Diving and the Beach (Khao Lak, Thailand)
“Ayeee!! Come heeere come heeere!” the slightly plump, grinning Thai lady frantically beckoned to us. I felt a little bad as I called out to tell her we wouldn’t be going there. Not again. We didn’t want to visit the same place twice, but then again, the people at this place really loved us.
Khao Lak is a nice little town about a 100 kilometers from Phuket. There are only three different kinds of places in Khao Lak: bars/pubs, dive centers and massage parlours. And personally I think it’s quite nice like that! I visited Thailand primarily to procure my Open Water Diver certification, and eventually realized Khao Lak was quite the perfect place to do it (particularly after visiting Phuket, which is way too busy and popular now). I’ll be talking about Phuket in a later post. It’s becoming a challenge these days to find places that are a little out of the way so that you can enjoy an experience without being disturbed by too many people! We lived at a quaint guesthouse called Amsterdam resort, managed by a wonderful friendly old Dutch man. We had our own villa and bathroom, all for just 1300 THB per night for five of us.
The two of us continued past the plump lady and walked on the beach for a while. We had just completed an extra day of training to get Open Water Diver instead of Scuba Diver. A nice walk on a clean beach with blue water was just perfect, and a paranoid hermit crab was fun to play around with! Oh and we did end up at the same bar anyway to catch the sunset with a good bottle of beer or two sitting at one of their lovely tables. When is the last time you made a sand castle? I did then, although admittedly it was a disaster. This little girl’s was fantastic in comparison.

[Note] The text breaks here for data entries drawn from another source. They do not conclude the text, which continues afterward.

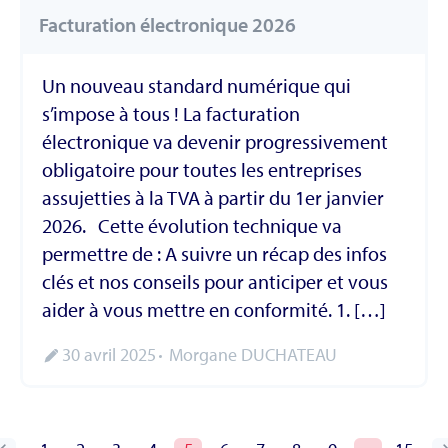
Facturation électronique 2026
Un nouveau standard numérique qui
s’impose à tous ! La facturation
électronique va devenir progressivement
obligatoire pour toutes les entreprises
assujetties à la TVA à partir du 1er janvier
2026. Cette évolution technique va
permettre de : A suivre un récap des infos
clés et nos conseils pour anticiper et vous
aider à vous mettre en conformité. 1. […]
30 avril 2025
Morgane DUCHATEAU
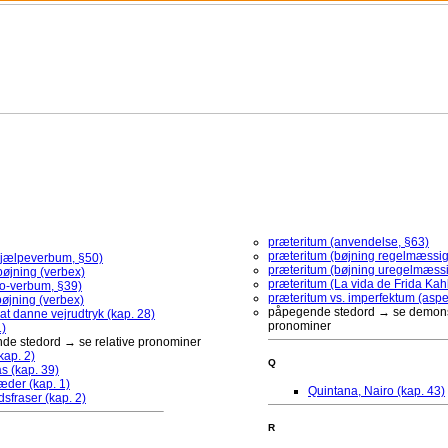
Ta
T
C
præteritum (anvendelse, §63)
præteritum (bøjning regelmæssig
hjælpeverbum, §50)
T
præteritum (bøjning uregelmæssi
bøjning (verbex)
præteritum (La vida de Frida Kahl
i
go-verbum, §39)
præteritum vs. imperfektum (aspe
bøjning (verbex)
påpegende stedord → se demons
l at danne vejrudtryk (kap. 28)
pronominer
1)
Ne
dhold til kapitel 37
de stedord → se relative pronominer
IN
kap. 2)
urum
gr
Q
er
s (kap. 39)
de Leonora
for
æder (kap. 1)
te
Quintana, Nairo (kap. 43)
dsfraser (kap. 2)
nappen Tareas ude til højre på siden
37
g
R
i 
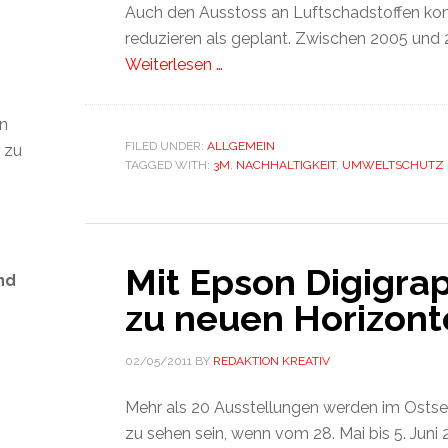
Auch den Ausstoss an Luftschadstoffen kon
reduzieren als geplant. Zwischen 2005 und 2
Weiterlesen …
en
FILED UNDER:
ALLGEMEIN
t zu
TAGGED WITH:
3M
,
NACHHALTIGKEIT
,
UMWELTSCHUTZ
Mit Epson Digigrap
nd
zu neuen Horizont
02/05/2011
BY
REDAKTION KREATIV
s
Mehr als 20 Ausstellungen werden im Ostse
zu sehen sein, wenn vom 28. Mai bis 5. Juni 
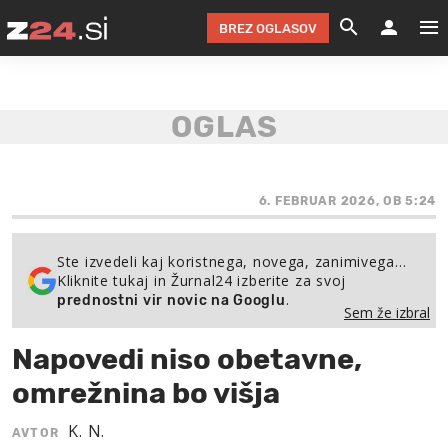
BREZ OGLASOV
GRADIMO &
OLIMPI
EKO 
INTE
T
SLOV
KOMENTARJ
FILM & G
NEPRE
AVTO 
NO
FI
SV
ČRNA 
KOMB
VARČ
AKT
KO
BI
ŠP
FESTIVAL ZA L
LEPOT
MOTO
NA 
NA
O
6. FEBRUAR 2026, OB 5:24
MAG
ODNOSI IN
ŽIVLJEN
IZ DR
KOLE
E-
ZDR
POGLEJ
Ste izvedeli kaj koristnega, novega, zanimivega…
Kliknite tukaj in Žurnal24 izberite za svoj
HOROSKOP IN
PRAVNI
ŠOFER
ZIMSK
PRE
AV
.
prednostni vir novic na Googlu
Sem že izbral
JOO
IN
POPO
POGLEJ
POGLEJ
POGLEJ
Napovedi niso obetavne,
SEM 
POD S
POGLEJ
omrežnina bo višja
TRAJN
POGLEJ
K. N.
AVTOR
ŽURNAL P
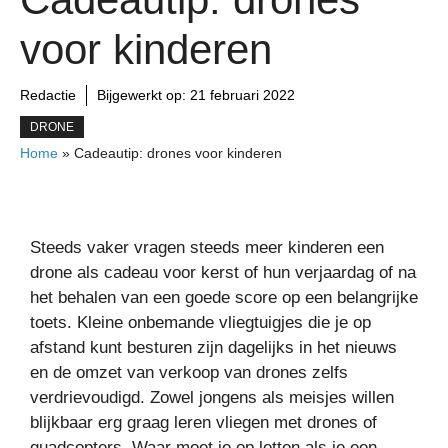
voor kinderen
Redactie
Bijgewerkt op:
21 februari 2022
DRONE
Home
»
Cadeautip: drones voor kinderen
Steeds vaker vragen steeds meer kinderen een
drone als cadeau voor kerst of hun verjaardag of na
het behalen van een goede score op een belangrijke
toets. Kleine onbemande vliegtuigjes die je op
afstand kunt besturen zijn dagelijks in het nieuws
en de omzet van verkoop van drones zelfs
verdrievoudigd. Zowel jongens als meisjes willen
blijkbaar erg graag leren vliegen met drones of
quadcopters. Waar moet je op letten als je een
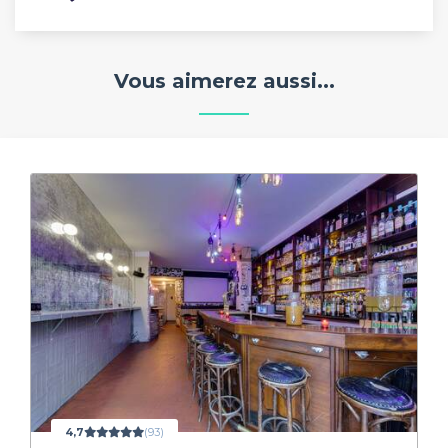
Vous aimerez aussi...
4,7
(93)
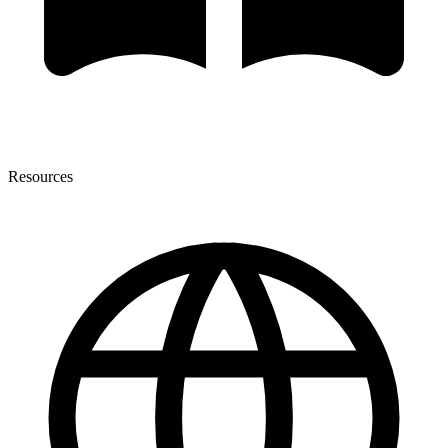
Resources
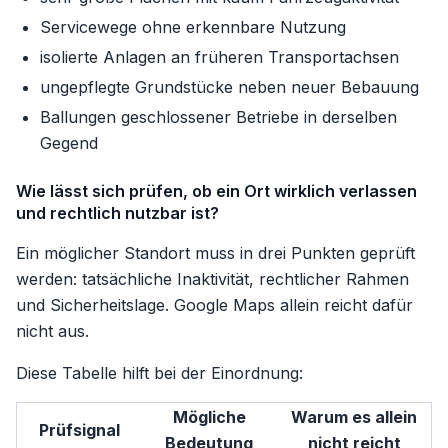
Servicewege ohne erkennbare Nutzung
isolierte Anlagen an früheren Transportachsen
ungepflegte Grundstücke neben neuer Bebauung
Ballungen geschlossener Betriebe in derselben
Gegend
Wie lässt sich prüfen, ob ein Ort wirklich verlassen
und rechtlich nutzbar ist?
Ein möglicher Standort muss in drei Punkten geprüft
werden: tatsächliche Inaktivität, rechtlicher Rahmen
und Sicherheitslage. Google Maps allein reicht dafür
nicht aus.
Diese Tabelle hilft bei der Einordnung:
Mögliche
Warum es allein
Prüfsignal
Bedeutung
nicht reicht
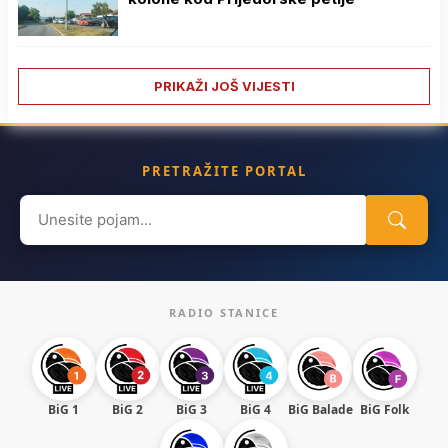
PRIKAŽI JOŠ VIJESTI
PRETRAŽITE PORTAL
Search
for:
RADIO STANICE
BiG 1
BiG 2
BiG 3
BiG 4
BiG Balade
BiG Folk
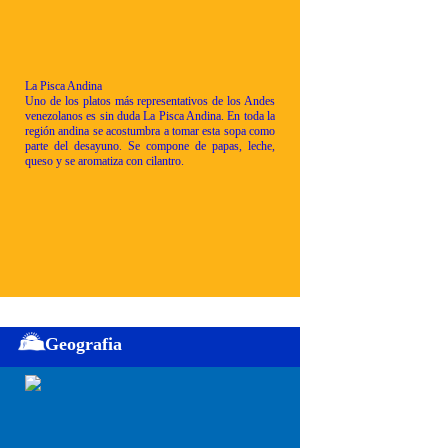
La Pisca Andina
Uno de los platos más representativos de los Andes
venezolanos es sin duda La Pisca Andina. En toda la
región andina se acostumbra a tomar esta sopa como
parte del desayuno. Se compone de papas, leche,
queso y se aromatiza con cilantro.
Geografia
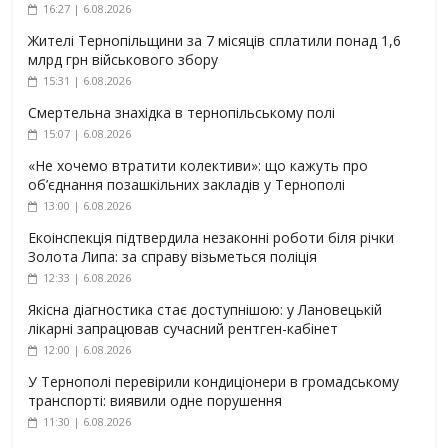
16:27 | 6.08.2026
Жителі Тернопільщини за 7 місяців сплатили понад 1,6
млрд грн військового збору
15:31 | 6.08.2026
Смертельна знахідка в тернопільському полі
15:07 | 6.08.2026
«Не хочемо втратити колективи»: що кажуть про
об’єднання позашкільних закладів у Тернополі
13:00 | 6.08.2026
Екоінспекція підтвердила незаконні роботи біля річки
Золота Липа: за справу візьметься поліція
12:33 | 6.08.2026
Якісна діагностика стає доступнішою: у Лановецькій
лікарні запрацював сучасний рентген-кабінет
12:00 | 6.08.2026
У Тернополі перевірили кондиціонери в громадському
транспорті: виявили одне порушення
11:30 | 6.08.2026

Scuba Diver entitles you to go 12 meters deep and only with professional guidance whereas Open Water Diver allows you 18 meters and you only need a diving ‘buddy’ (basically another certified diver). Unfortunately three out of our group of five could only complete Scuba Diver since their swimming and/or floating wasn’t up to the mark. You need to be able to swim 200 meters and float unassisted for 10 minutes for the course. We did our course with Khao Lak Explorers, and they were quite helpful and competent so we had a really good experience overall, ideal for the first time.
Khao Lak had so many places to go to that we rented cycles to skip from place to place. It gets increasingly difficult as the beers go in, but that much more enjoyable. You may be wondering what was special about that particular bar I’ve been referring too. Put together cheap beer, being able to play your own playlist through the bar speakers, a lot of happy people (some you know and some you don’t), initiating dancing, some more cheap beer, and dancing more (with everyone you don’t know, including locals, Europeans and the people managing the bar). Oh it’s fun, with this satisfying feeling that you changed the scene for the bar that night because of your playlist!
Word of advice: Don’t drink too much when you have to dive the next day. Never a good idea. But of course, we didn’t quite care until the next day arrived. I’ll spare you the details. Diving is a lot more technical than you would imagine. The equipment and protocol, rules and restrictions, and also the skills you need to master are significantly larger in number than expected. However, they aren’t that hard to do, provided you aren’t scared of water! Also, severe sea sickness makes it awfully frustrating to dive, as I observed.
Our final two dives were at the Similan islands, a one hour fifteen minute speed boat ride from Khao Lak. These islands are recognized worldwide for diving. The water a brilliant blue, our first dive was beyond words. However, the weather worsened as the day progressed, and before our second dive the sky was gray and it was pouring quite heavily. Amazingly, as soon as you submerge yourself, everything changes. It’s a different world down there. The boat rocked and the rain poured and the wind blew, and we gently drifted amongst coral and fish meters below the surface, unperturbed.
Diving. I always knew I would love it. But occasionally, very occasionally, certain things surpass even high expectations, and leave you in a state where your body has no form of reaction or expression of appreciation for it. That was diving for me.
If you have dived before and pursue it regularly, I’d love to hear about new spots to dive at, since I definitely want to continue diving. I’d love to hear your suggestions!